Zachary says that he just bought the camera for fun, but it quickly became apparent that he had a talent for photography when his older sister commented on photos that she asked him to take of her.
From there, his father decided that a good bonding activity would be for them to drive around and take pictures of some of the murals, graffiti and art that he had seen around their neighborhood.
This also felt like a good chance for them to talk about the protests that had recently begun after the death of George Floyd in Minneapolis. In driving around, the pair had some important conversations surrounding the art, but more importantly what led to the art.
That art led to the pair self-publishing a book, Boarded Up Chicago: Storefront Images Days After the George Floyd Protests.
“It was more about why they were drawing or doing the graffiti in the first place, how messed up the system is in America, and how many people are actually affected by it,” says Zachary, who lives in Flossmoor.
The Slaughters weren’t initially thinking about publishing a book, or even posting the pictures.
“It wasn’t until that evening, we had driven all day, when Zachary downloaded the photographs and we saw them all together,” says Chris Slaughter, a Chicago lawyer. “The impact was so powerful that we were like ‘Oh, we have to do something about these.’”
A cousin who had recently self-published her books on Amazon explained the process to Chris, and they started making what would become their own 218-page book.

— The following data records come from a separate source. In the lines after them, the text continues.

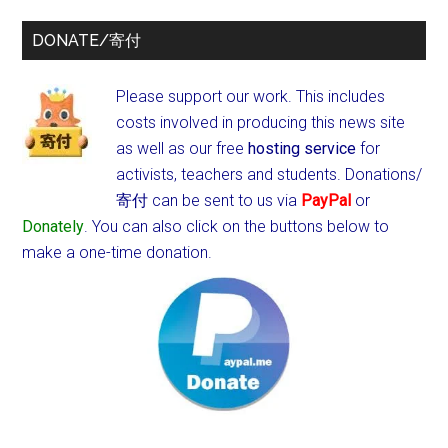
DONATE/寄付
Please support our work. This includes
costs involved in producing this news site
as well as our free
hosting service
for
activists, teachers and students.
Donations/
寄付 can be sent to us via
PayPal
or
Donately
. You can also click on the buttons below to
make a one-time donation.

“This is the thing with this: we were able to get the book out while we are still a part of the current dialogue,” Chris says. “It’s not history yet.”

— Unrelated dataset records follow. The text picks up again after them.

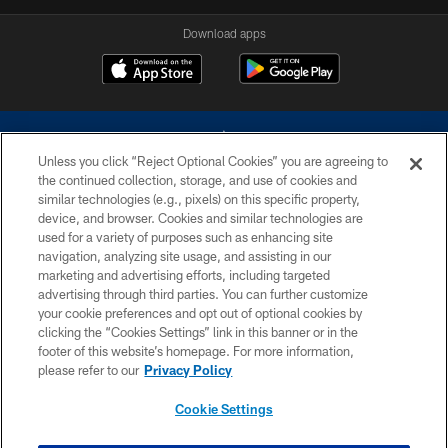
Download apps
Unless you click “Reject Optional Cookies” you are agreeing to
the continued collection, storage, and use of cookies and
similar technologies (e.g., pixels) on this specific property,
device, and browser. Cookies and similar technologies are
©2026 Dallas Cowboys. All rights reserved. Do not duplicate in any form
without permission of the Dallas Cowboys. The Dallas Cowboys
used for a variety of purposes such as enhancing site
Cheerleaders will not initiate contact with any person to request personal or
navigation, analyzing site usage, and assisting in our
financial information.
marketing and advertising efforts, including targeted
advertising through third parties. You can further customize
PRIVACY POLICY
your cookie preferences and opt out of optional cookies by
clicking the “Cookies Settings” link in this banner or in the
ACCESSIBILITY
footer of this website’s homepage. For more information,
SITE MAP
please refer to our
Privacy Policy
AD CHOICES
Cookie Settings
YOUR PRIVACY CHOICES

Spending 10 to 12 hours in the car, they were able to not only travel across all parts of Chicago, but also form a story based on what they had seen. The book is arranged by the neighborhoods of the city in which the photos were taken.
“I tried to tell the whole story of Chicago, not just the South Side, not just the North Side,” Chris says. “While each individual image tells its own story, together they tell our whole story.”
There is no text within the book between the introduction and ending. Relying entirely on the effects of the photographs, Chris says, “What it says to me might not be what it says to the next person or someone who might be looking at it. So, we purposely just let the art speak for itself. No politicians, no commentary, no interviews, the art. Because the artists weren’t censored. They put out their sincere thoughts, beliefs and feelings. And I didn’t want to try to alter that in any way.”
Chris and Zachary hope the book immortalizes the Black Lives Matter movement and serves as a call to action.
“The themes in the book were overwhelmingly about love, community, justice, so if we could rally around that maybe then we could really effectuate some change,” Chris says.